Joseph Ratzinger è tornato all’Abbazia di Montecassino, la quercia secolare piantata da San Benedetto, quattro volte distrutta e altrettante ricostruita come segno del fatto che il male non prevarrà sulla storia che ha iniziato Gesù. In molte occasioni precedenti aveva pregato e meditato al calore di questa culla della grande rivoluzione benedettina, ma ora è tornato indossando i sandali del pescatore di Galilea. Il gesto e i suoi messaggi racchiudono un grande valore per affrontare questo momento presente.



Papa Benedetto non ha una vocazione da archeologo né da direttore di musei. È ben cosciente del fatto che la Chiesa è un soggetto vivente nella storia, dove non ha spazio la nostalgia ma la memoria, che è una cosa ben diversa. La sua evocazione benedettina non ha nulla di romantico, è una coscienza del valore del metodo che rappresenta l’esperienza di San Benedetto e dei suoi monaci per i dilemmi della Chiesa nel presente.



Lo ha dimostrato a Parigi con la sua indimenticabile lezione al Collegio dei Bernardini, dove ha messo in rilievo il modo in cui la fede vivida nei monasteri ha generato la cultura della parola e della musica, l’amore al lavoro e una comunità armonica e in pace. Mantenere vive queste dimensioni essenziali dell’anima europea, ha detto a Montecassino, «è possibile soltanto se si accoglie il costante insegnamento di san Benedetto, ossia il “quaerere Deum”, cercare Dio, come fondamentale impegno dell’uomo. L’essere umano non realizza appieno sé stesso, non può essere veramente felice senza Dio».

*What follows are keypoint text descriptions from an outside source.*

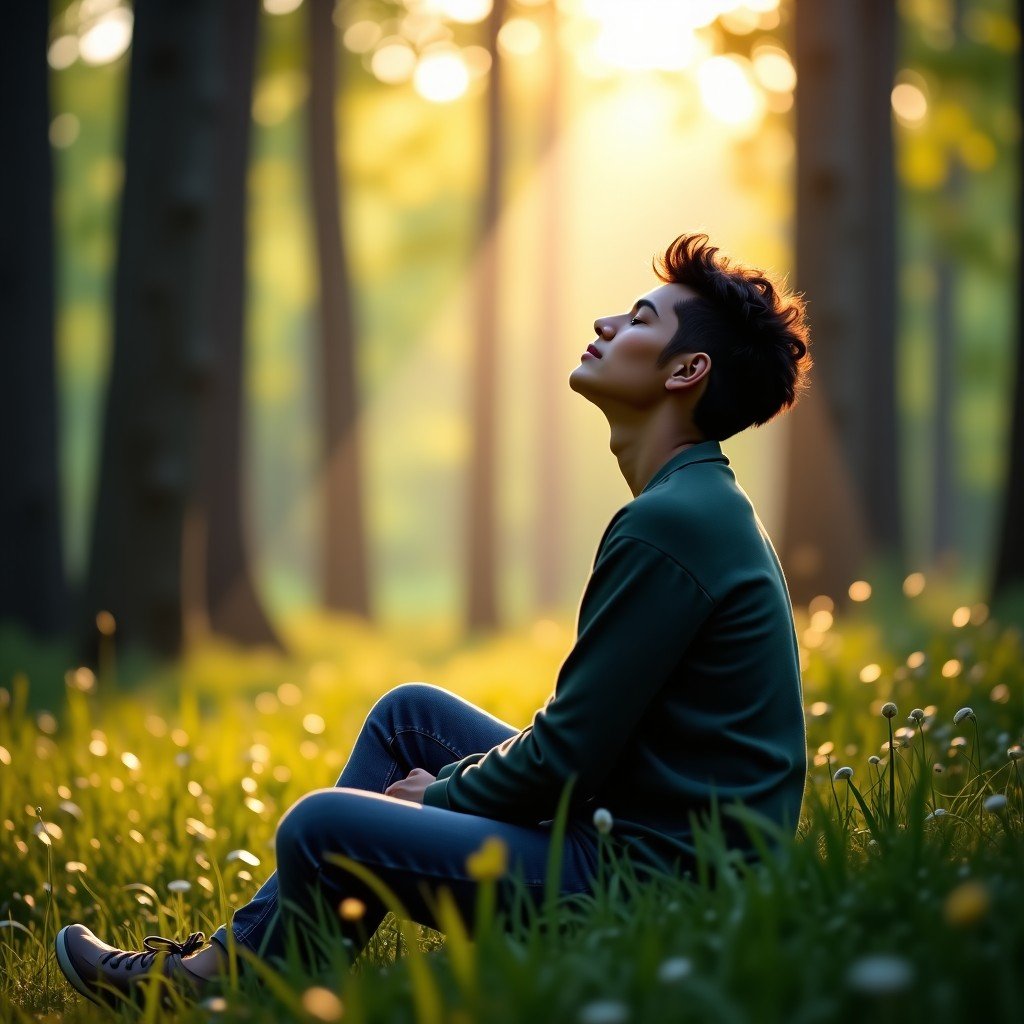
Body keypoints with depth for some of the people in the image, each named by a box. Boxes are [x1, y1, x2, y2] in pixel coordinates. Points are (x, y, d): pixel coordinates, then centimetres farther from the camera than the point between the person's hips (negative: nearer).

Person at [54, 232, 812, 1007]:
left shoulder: (668, 525, -20)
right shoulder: (702, 505, 13)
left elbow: (568, 759, -19)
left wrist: (443, 796, -2)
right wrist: (458, 780, 9)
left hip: (656, 877, -11)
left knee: (322, 828, -14)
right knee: (409, 712, 18)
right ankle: (240, 950, 20)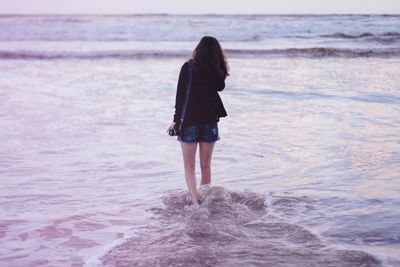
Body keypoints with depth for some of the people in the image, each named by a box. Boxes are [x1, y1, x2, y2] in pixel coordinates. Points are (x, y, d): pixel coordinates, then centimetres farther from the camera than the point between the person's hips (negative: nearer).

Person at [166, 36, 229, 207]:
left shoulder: (188, 67, -7)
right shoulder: (218, 71, -1)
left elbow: (180, 95, -9)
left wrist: (176, 119, -3)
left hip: (189, 121, -3)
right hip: (210, 122, 3)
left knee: (189, 166, 3)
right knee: (206, 165, 16)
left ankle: (195, 203, -9)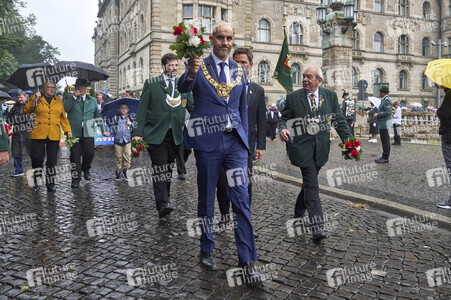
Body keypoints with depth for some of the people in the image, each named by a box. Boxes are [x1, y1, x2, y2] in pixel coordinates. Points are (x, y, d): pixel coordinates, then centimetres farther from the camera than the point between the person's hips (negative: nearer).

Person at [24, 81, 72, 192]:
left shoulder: (59, 101, 18)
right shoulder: (36, 98, 11)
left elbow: (63, 117, 17)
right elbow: (26, 110, 2)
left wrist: (68, 130, 6)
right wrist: (35, 100, -7)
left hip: (54, 135, 2)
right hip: (39, 134, -2)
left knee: (52, 160, 3)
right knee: (37, 158, -5)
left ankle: (50, 184, 11)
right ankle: (36, 182, 15)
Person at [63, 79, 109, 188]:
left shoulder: (92, 100, 16)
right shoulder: (69, 97, 11)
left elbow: (98, 116, 17)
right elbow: (65, 109, -7)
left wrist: (103, 130, 11)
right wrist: (74, 97, -11)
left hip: (88, 133, 2)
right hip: (74, 132, -1)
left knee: (89, 154, 1)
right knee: (75, 156, -2)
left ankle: (86, 169, 31)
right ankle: (76, 179, 5)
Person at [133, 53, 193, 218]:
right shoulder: (151, 84, 5)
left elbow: (192, 107, 13)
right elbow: (142, 109, 2)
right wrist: (138, 132, -6)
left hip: (175, 134, 3)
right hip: (156, 134, -3)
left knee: (168, 169, 11)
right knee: (160, 169, -11)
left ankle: (166, 198, 26)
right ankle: (163, 204, -16)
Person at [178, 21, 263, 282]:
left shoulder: (239, 70, 12)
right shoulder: (199, 65, 1)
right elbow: (184, 88, -18)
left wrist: (245, 141, 12)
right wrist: (191, 73, -40)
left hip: (235, 142, 3)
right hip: (208, 142, -2)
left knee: (242, 200, -3)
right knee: (207, 199, 10)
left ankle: (247, 261, 3)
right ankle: (207, 250, 28)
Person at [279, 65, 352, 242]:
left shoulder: (330, 96, 6)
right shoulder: (293, 97, 1)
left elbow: (339, 120, 6)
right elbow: (284, 118, 5)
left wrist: (348, 141, -5)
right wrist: (283, 129, -18)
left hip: (321, 148, 3)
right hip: (302, 147, -3)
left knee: (309, 182, 15)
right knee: (311, 185, -10)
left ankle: (299, 212, 38)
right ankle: (317, 226, -11)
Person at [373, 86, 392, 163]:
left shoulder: (387, 100, -14)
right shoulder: (383, 100, 18)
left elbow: (388, 112, -21)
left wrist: (378, 115, -15)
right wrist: (377, 113, 14)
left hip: (385, 124, -10)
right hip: (382, 124, 10)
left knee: (385, 141, -7)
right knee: (384, 141, 13)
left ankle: (386, 158, -3)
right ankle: (384, 157, 19)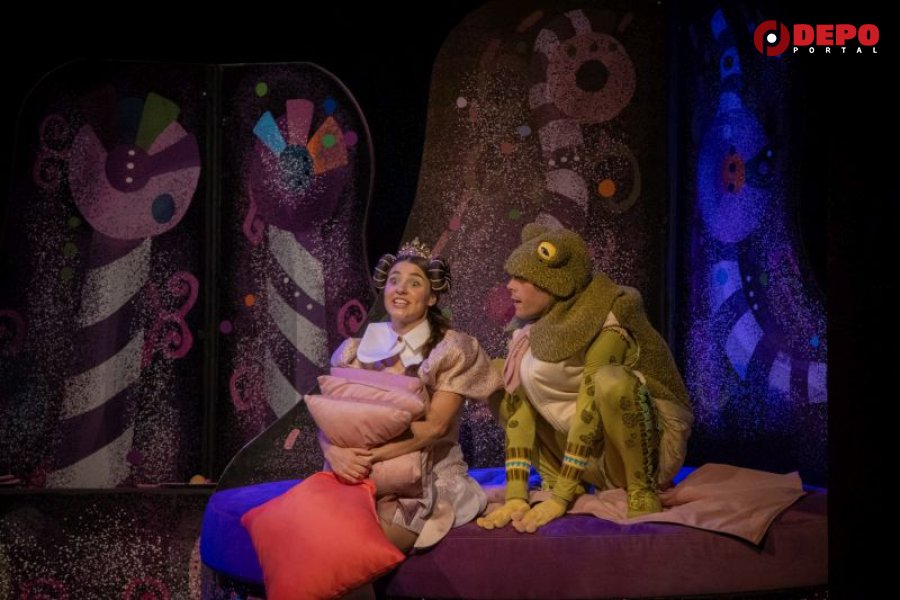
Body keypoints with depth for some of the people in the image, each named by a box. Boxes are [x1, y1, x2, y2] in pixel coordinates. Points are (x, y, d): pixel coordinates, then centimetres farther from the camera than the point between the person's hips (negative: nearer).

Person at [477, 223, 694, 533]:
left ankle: (643, 492, -17)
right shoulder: (531, 333, -4)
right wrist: (515, 497, -21)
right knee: (509, 390, -3)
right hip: (590, 457, 6)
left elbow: (590, 412, -29)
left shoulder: (607, 325, -23)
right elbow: (517, 407, -11)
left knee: (610, 380, -34)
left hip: (645, 447, -6)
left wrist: (560, 500, -32)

Questo è l’unico cuore che può pompare sangue per un nuovo rinnovamento, per un nuovo principio cristiano nel duro e arido suolo della nostra Europa del XXI secolo. Ciò vuol dire che solamente da uomini e donne riuniti dalla chiamata di Cristo, che sperimentano quotidianamente il plus di umanità che significa vivere facendo parte del corpo della Chiesa, potrà nascere un cambiamento che influenzi i diversi strati della società europea.

Nel corso dei secoli, i monasteri hanno tessuto una rete di comunità in cui la fede si univa con la ragione, si esercitava quotidanamente la carità, si accoglieva chi arrivava desideroso di trovare il senso dell’amore e della sofferenza, e lo si invitava a percorrere un cammino di educazione e verifica. Oggi nemmeno possiamo incominciare questi passi, dato che la forma delle nostre comunità non è quella delle robusta mura dei monasteri, ma quella dettata dalle varie circostanze che viviamo.

I popoli dell’Europa hanno sperimentato un autentico riscatto, ha detto molto bene Benedetto XVI riferendosi alla feconda trasformazione che hanno portato a termine i monaci lungo secoli di paziente lavoro missionario. E se guardiamo oggi la situazione delle nostre città, dei nostri centri di lavoro e cultura, dei nostri mezzi di comunicazione, questo riscatto è ancora necessario. Il metodo necessario non può essere molto differente.

Proprio in questi giorni ho riletto il testo di una conversazione radiofonica di un giovane teologo bavarese del lontano 1970: «Il futuro della Chiesa verrà solamente dalla forza di coloro che hanno radici profonde e vivono la pura pienezza della loro fede, non da coloro che danno solamente ricette, che solamente si sistemano, che criticano gli altri e considerano se stessi come una norma infallibile […]. Il futuro della Chiesa anche ora, come sempre, deve essere forgiato nuovamente dai santi; sarà una situazione difficile, perché dovranno eliminarsi tanto la chiusa parzialità settaria quanto l’ostinazione presuntuosa […]. Mi sembra certo che per la Chiesa arriveranno tempi molto difficili […] ma fiorirà di nuovo. Quando Dio sarà sparito completamente [dall’esperienza quotidiana delle persone] esse sperimenteranno la loro totale e orribile povertà, e allora riscopriranno la comunità dei credenti come patria che dà loro vita e speranza più in là della morte». Sono passati quasi 40 anni e quel giovane teologo si chiamava Joseph Ratzinger.